┌──

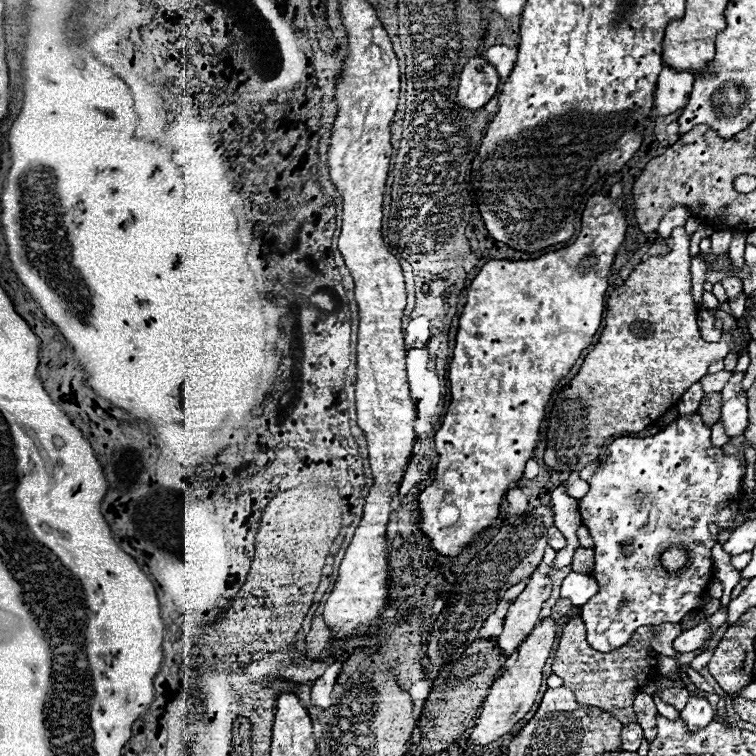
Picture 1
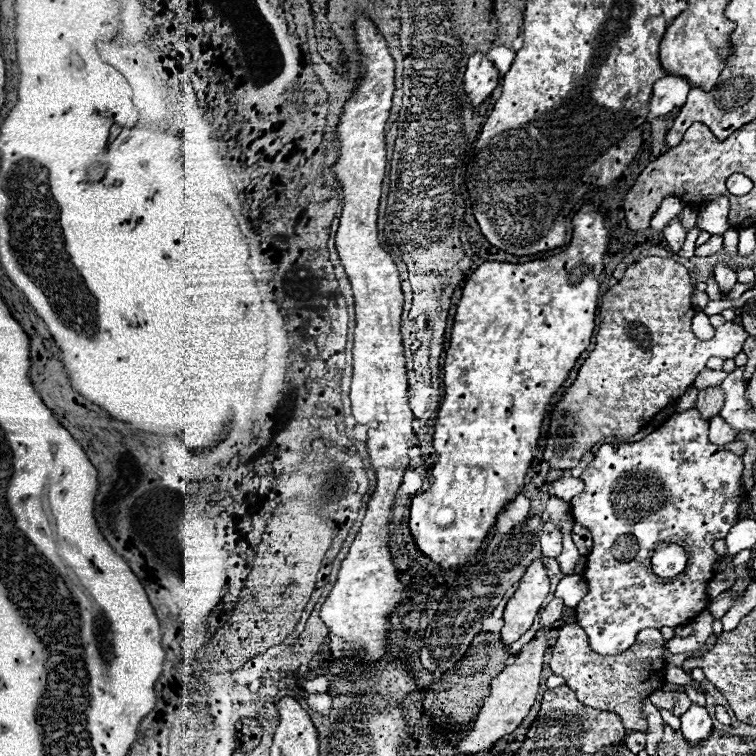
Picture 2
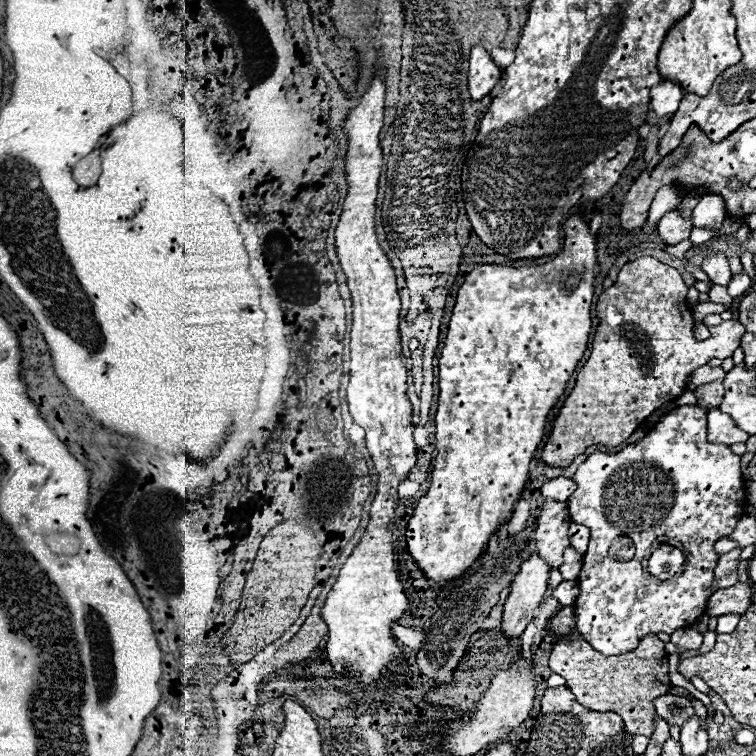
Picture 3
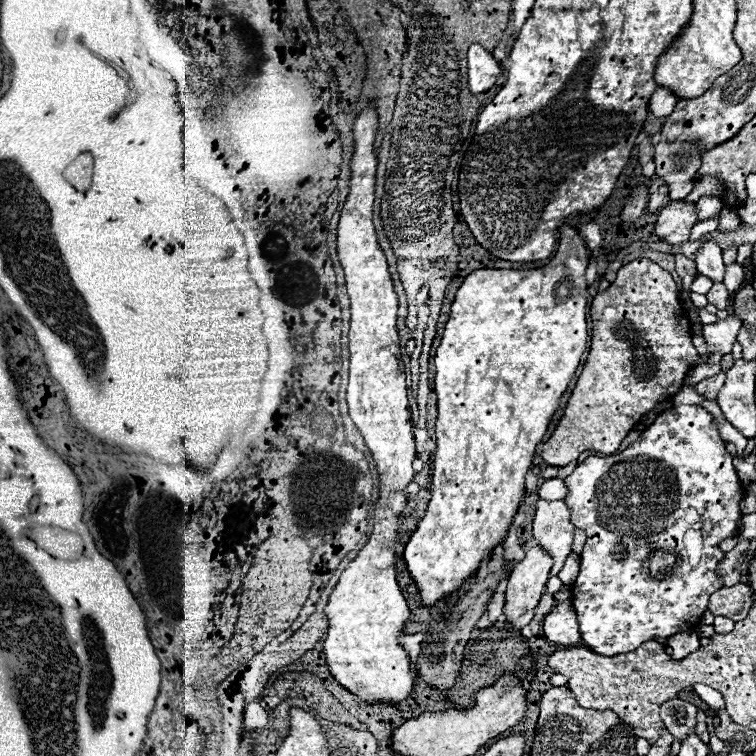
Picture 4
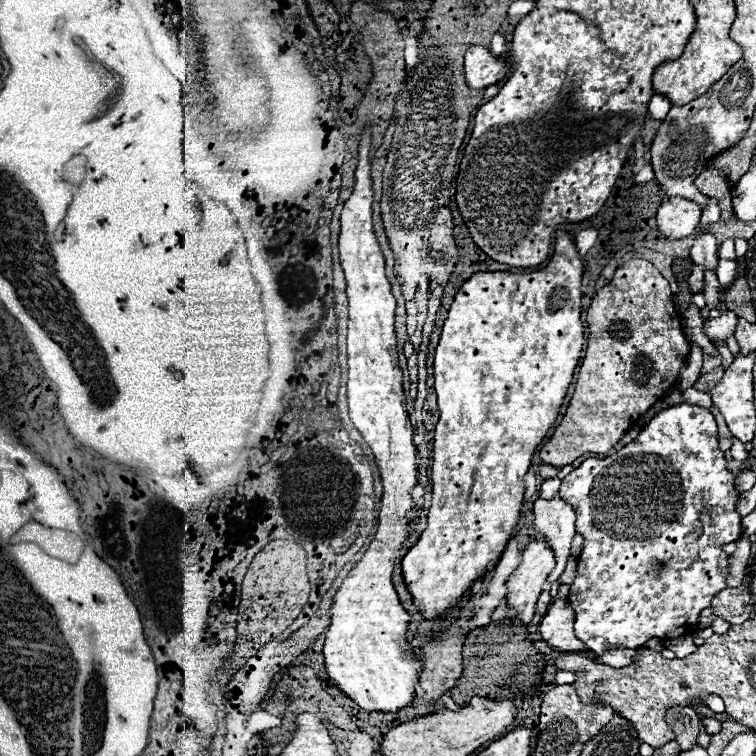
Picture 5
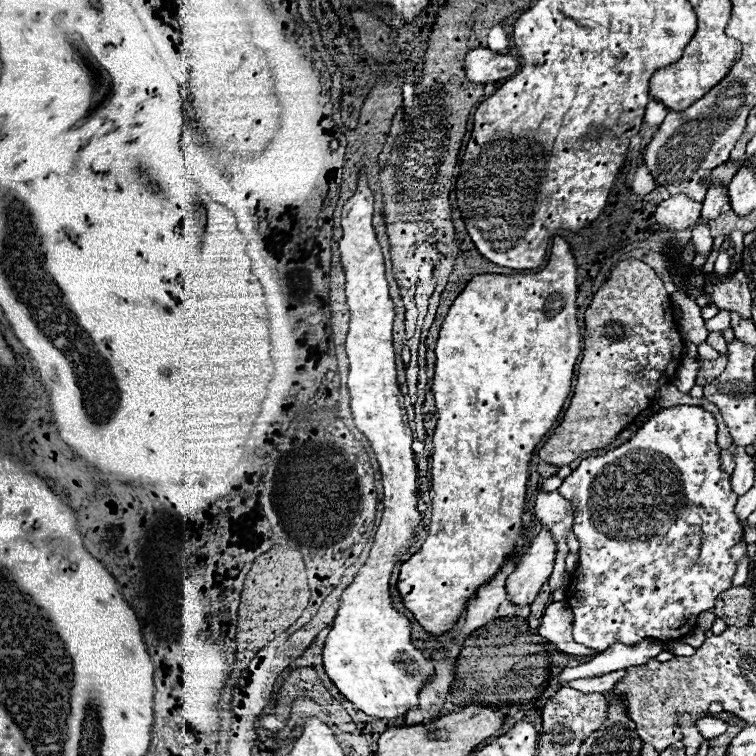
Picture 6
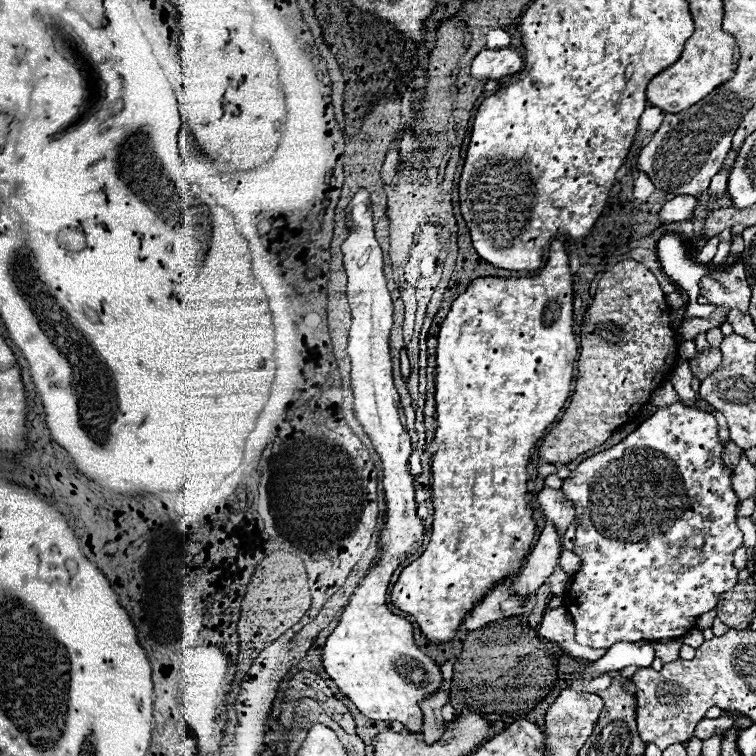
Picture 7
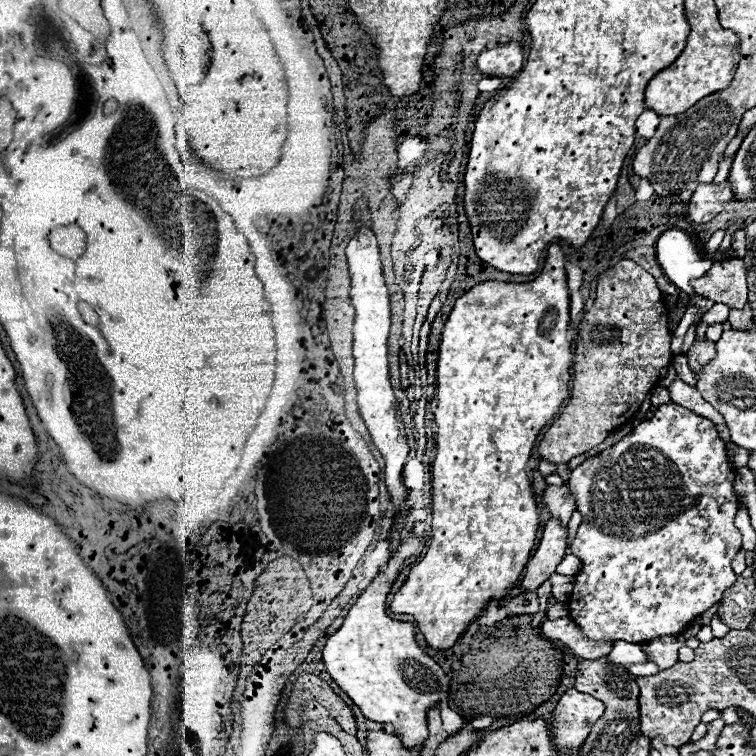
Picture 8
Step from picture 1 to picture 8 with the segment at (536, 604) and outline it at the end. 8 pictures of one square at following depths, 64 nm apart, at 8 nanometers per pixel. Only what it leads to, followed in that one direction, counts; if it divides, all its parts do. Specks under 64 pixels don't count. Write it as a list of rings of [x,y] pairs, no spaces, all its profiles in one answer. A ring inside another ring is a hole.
[[[550,518],[544,532],[542,540],[534,552],[534,556],[528,560],[524,568],[524,576],[520,580],[520,590],[522,592],[532,592],[536,590],[542,582],[550,578],[550,574],[556,572],[556,566],[562,562],[566,554],[566,528],[558,524],[558,520]]]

└──

◆ WORK INSTRUCTIONS ◆
Please write out every line of the listing above exactly, and leave the images behind.

◆ SOLUTION FOR THIS TASK ◆
Picture 1
Picture 2
Picture 3
Picture 4
Picture 5
Picture 6
Picture 7
Picture 8
Step from picture 1 to picture 8 with the segment at (536, 604) and outline it at the end. 8 pictures of one square at following depths, 64 nm apart, at 8 nanometers per pixel. Only what it leads to, followed in that one direction, counts; if it divides, all its parts do. Specks under 64 pixels don't count. Write it as a list of rings of [x,y] pairs, no spaces, all its profiles in one answer. A ring inside another ring is a hole.
[[[550,518],[544,532],[542,540],[534,552],[534,556],[528,560],[524,568],[524,576],[520,580],[520,590],[522,592],[532,592],[536,590],[542,582],[550,578],[550,574],[556,572],[556,566],[562,562],[566,554],[566,528],[558,524],[558,520]]]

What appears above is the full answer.